For your first example:
sum = 0 ;
for ( i = 0 ; i < n ; i++ ) --> n
for ( j = 1 ; j < n^3 ; j = 3*j ) --> O(log n)
sum++ ;
The second loop will be logn since we keep multiplying j by a factor of 3 each time, So the order will be O(n logn)
and not n^4
The Big O calculations for each loop is right, however, if you have a loop within a loop, you multiply the calculations.
sum = 0 ;
for ( i = n ; i > 0; i = i/3 ) --> log n
for ( j = 0 ; j < n^3 ; j++ )--> n^3
sum++ ;
The first loop here will also be of log n since you're constantly dividing by 3, So multiplying the order of the 2 loops we get:
O(logn * n^3) = O(n^3 logn)
We cannot reduce that further since we have no constants to remove.
Just to point out a simple misconception we can have for this case, normally if we have the below scenario, we can reduce it like
O(n^3 + n^2) = O(n3)
However, your scenario is not an addition of orders, it's multiplication, so again we cannot remove the O(logn)
here.
How to analyze code:
This is how I do it, lets take an example
for(i=0; i < n; i++)
for(j=0; j < n*2; j++)
for(k=0; k<n; k++)
for(l=0; l<n; l+=3)
for(m=0; m<n; m*=2)
First, find the big 0 for each loop:
for(i=0; i < n; i++) --> O(n)
for(j=0; j < n*2; j++) --> 2n = O(n)
for(k=0; k<n; k++) --> O(n)
for(l=0; l<n; l+=3) --> n/3 = O(n)
for(m=0; m<n; m*=2) --> O(log n)
Multiply the outer loops by their inner loops:
for(i=0; i < n; i++) --> O(n) * O(n) = O(n^2)

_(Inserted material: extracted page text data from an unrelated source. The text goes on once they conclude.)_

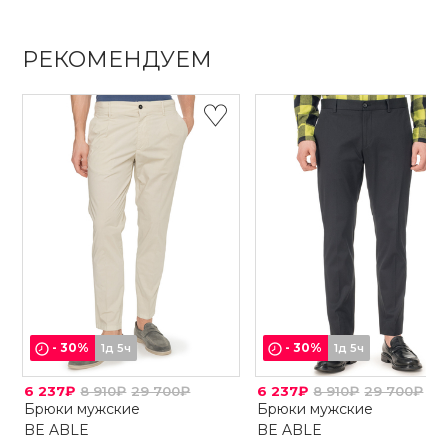
РЕКОМЕНДУЕМ
-
30
%
-
30
%
1д 5ч
1д 5ч
6 237₽
8 910₽
29 700₽
6 237₽
8 910₽
29 700₽
Брюки мужские
Брюки мужские
BE ABLE
BE ABLE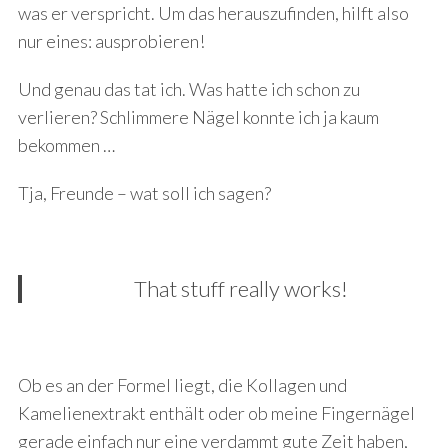
was er verspricht. Um das herauszufinden, hilft also
nur eines: ausprobieren!
Und genau das tat ich. Was hatte ich schon zu
verlieren? Schlimmere Nägel konnte ich ja kaum
bekommen …
Tja, Freunde – wat soll ich sagen?
That stuff really works!
Ob es an der Formel liegt, die Kollagen und
Kamelienextrakt enthält oder ob meine Fingernägel
gerade einfach nur eine verdammt gute Zeit haben,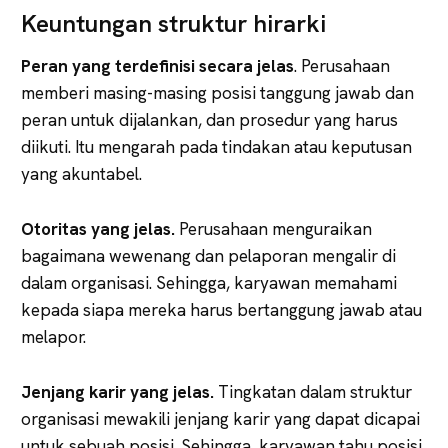
Keuntungan struktur hirarki
Peran yang terdefinisi secara jelas
. Perusahaan
memberi masing-masing posisi tanggung jawab dan
peran untuk dijalankan, dan prosedur yang harus
diikuti. Itu mengarah pada tindakan atau keputusan
yang akuntabel.
Otoritas yang jelas.
Perusahaan menguraikan
bagaimana wewenang dan pelaporan mengalir di
dalam organisasi. Sehingga, karyawan memahami
kepada siapa mereka harus bertanggung jawab atau
melapor.
Jenjang karir yang jelas.
Tingkatan dalam struktur
organisasi mewakili jenjang karir yang dapat dicapai
untuk sebuah posisi. Sehingga, karyawan tahu posisi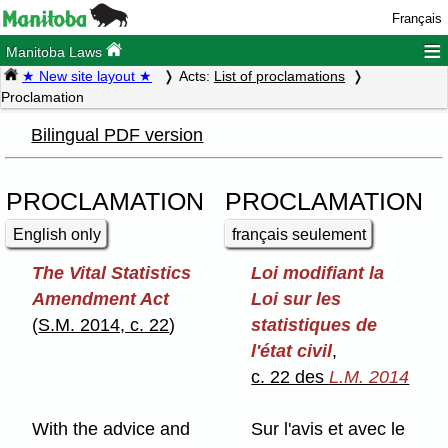
Français
≡
Manitoba Laws
★ New site layout ★
Acts:
List of proclamations
Proclamation
Bilingual PDF version
PROCLAMATION
PROCLAMATION
English only
français seulement
The Vital Statistics
Loi modifiant la
Amendment Act
Loi sur les
(
S.M. 2014, c. 22
)
statistiques de
l'état civil
,
c. 22 des
L.M. 2014
With the advice and
Sur l'avis et avec le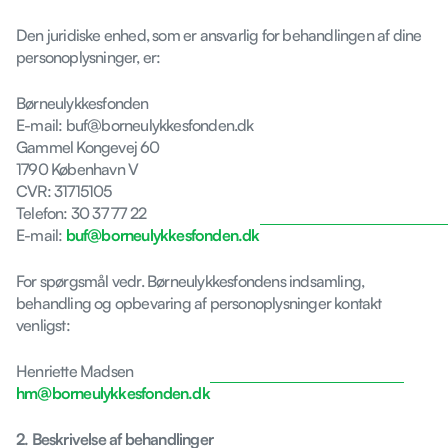
Den juridiske enhed, som er ansvarlig for behandlingen af dine
personoplysninger, er:
Børneulykkesfonden
E-mail: buf@borneulykkesfonden.dk
Gammel Kongevej 60
1790 København V
CVR: 31715105
Telefon: 30 37 77 22
E-mail:
buf@borneulykkesfonden.dk
For spørgsmål vedr. Børneulykkesfondens indsamling,
behandling og opbevaring af personoplysninger kontakt
venligst:
Henriette Madsen
hm@borneulykkesfonden.dk
2. Beskrivelse af behandlinger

for(j=0; j < n*2; j++) --> 2n = O(n)
for(k=0; k<n; k++) --> O(n) * O(n) * (log n) = O(n^2 (log n))
for(l=0; l<n; l+=3) --> n/3 = O(n)
for(m=0; m<n; m*=2) --> O(log n)
Now we add the orders of the outer loops, so we get:
O(n^2) + O(n^2 log n) = O(n^2 + n^2 (logn))
And then we reduce the order. In this case, n^2 log n has a greater growth rate than n^2, so we can just remove n^2 since the n^2 logn will suffice to explain the growth rate. So finally, we have:
O(n^2 (log n))